Olá, pessoal! Excepcionalmente esta semana, estou postando na segunda-feira porque não tive tempo de postar no sábado e no domingo, além de hoje ser feriado. Hoje, vou contar dois sonhos que eu sonhei recentemente, há poucos dias. O primeiro é um sonho meio sobrenatural. Sonhei que eu sabia levitar a mais ou menos três palmos de altura. Lembro-me que eu estava trajando roupas parecidas com roupas de feiticeiro e que eu usava esse poder de levitar para ganhar dinheiro. Era assim: Durante o sonho, vinha de vez em quando na minha casa (que, no sonho, era um tipo de um castelo) uns caras para ver se eu era mesmo um superpoderoso. Eu dizia para todo mundo que eu tinha superpoderes e sabia fazer coisas sobrenaturais. Na verdade, a única coisa que eu sabia fazer de sobrenatural era levitar, o resto era tudo charlatanismo para pegar os trouxas.

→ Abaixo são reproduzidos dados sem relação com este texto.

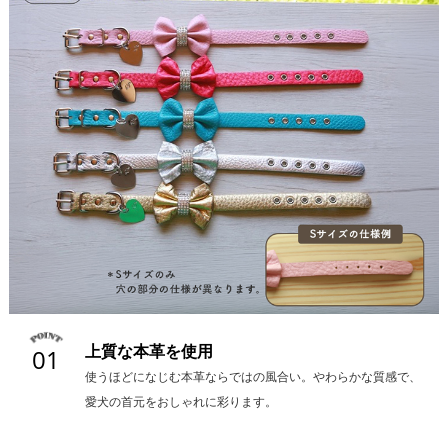
上質な本革を使用
01
使うほどになじむ本革ならではの風合い。やわらかな質感で、
愛犬の首元をおしゃれに彩ります。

Então, continuando a história (digo, o sonho), além de levitar, eu mostrava para os caras que vinham ver se eu era mesmo superpoderoso um truque para eles pensarem que eu tinha mesmo poderes sobrenaturais. O truque era mais ou menos assim: Eu pegava um pó colorido e tacava esse pó num tambor cheio de água. Aí, o pó em contato com a água produzia uma luminosidade intensa e da cor do pó (eu me lembro que tinha pó laranja, roxo e azul). Depois de me verem levitando e fazendo o truque barato (engabelando-os), eles, engabelados, me entregavam um saco de dinheiro. A minha mãe estava junto no sonho, como cúmplice da engabelação. Durante os “golpes” que eu dava, eu ficava com medo dos caras descobrirem tudo e não me entregarem o saco de grana. Assim foi o primeiro sonho de hoje.

O segundo sonho de hoje foi sonhado essa semana. Trata-se de outro sonho babaca. Foi assim: Eu jogava um tipo de vídeo-game meio babaca no estilo NES. O jogo tava difícil. O meu bonequinho (eu não me lembro que jogo era) caiu no buraco uma vez e, quando ia cair pela segunda vez, ele começou a voar e pousou na outra parte onde tinha terra firme. Depois, em outra parte do sonho que não tem nada a ver com a primeira, alguns deficientes mentais faziam pinturas com tinta guache, sendo supervisionados por um homem que ensinava pintura para deficientes mentais. Eu assistia os excepcionais pintando sentado numa cadeira. Porém, eles estavam longe de fazer uma obra de arte: Eles, com as mãos sujas de tinta, ficavam encostando a mão uns nos outros, fazendo a maior melequeira. Encostavam principalmente nos cabelos. Tinha uma moça que tava toda coberta por tinta amarela. No final da “aula de pintura”, todos os excepcionais se levantaram de suas cadeiras e se despediram-se do professor (que parecia-se com o Maurício Mattar) dando pequenos tapas na cara dele, com as mãos sujas de tinta. Cada um deu um tapa. A cara do professor de pintura terminou toda suja. Aí acabou o sonho.

Tchau, pessoal, e até a próxima blogada!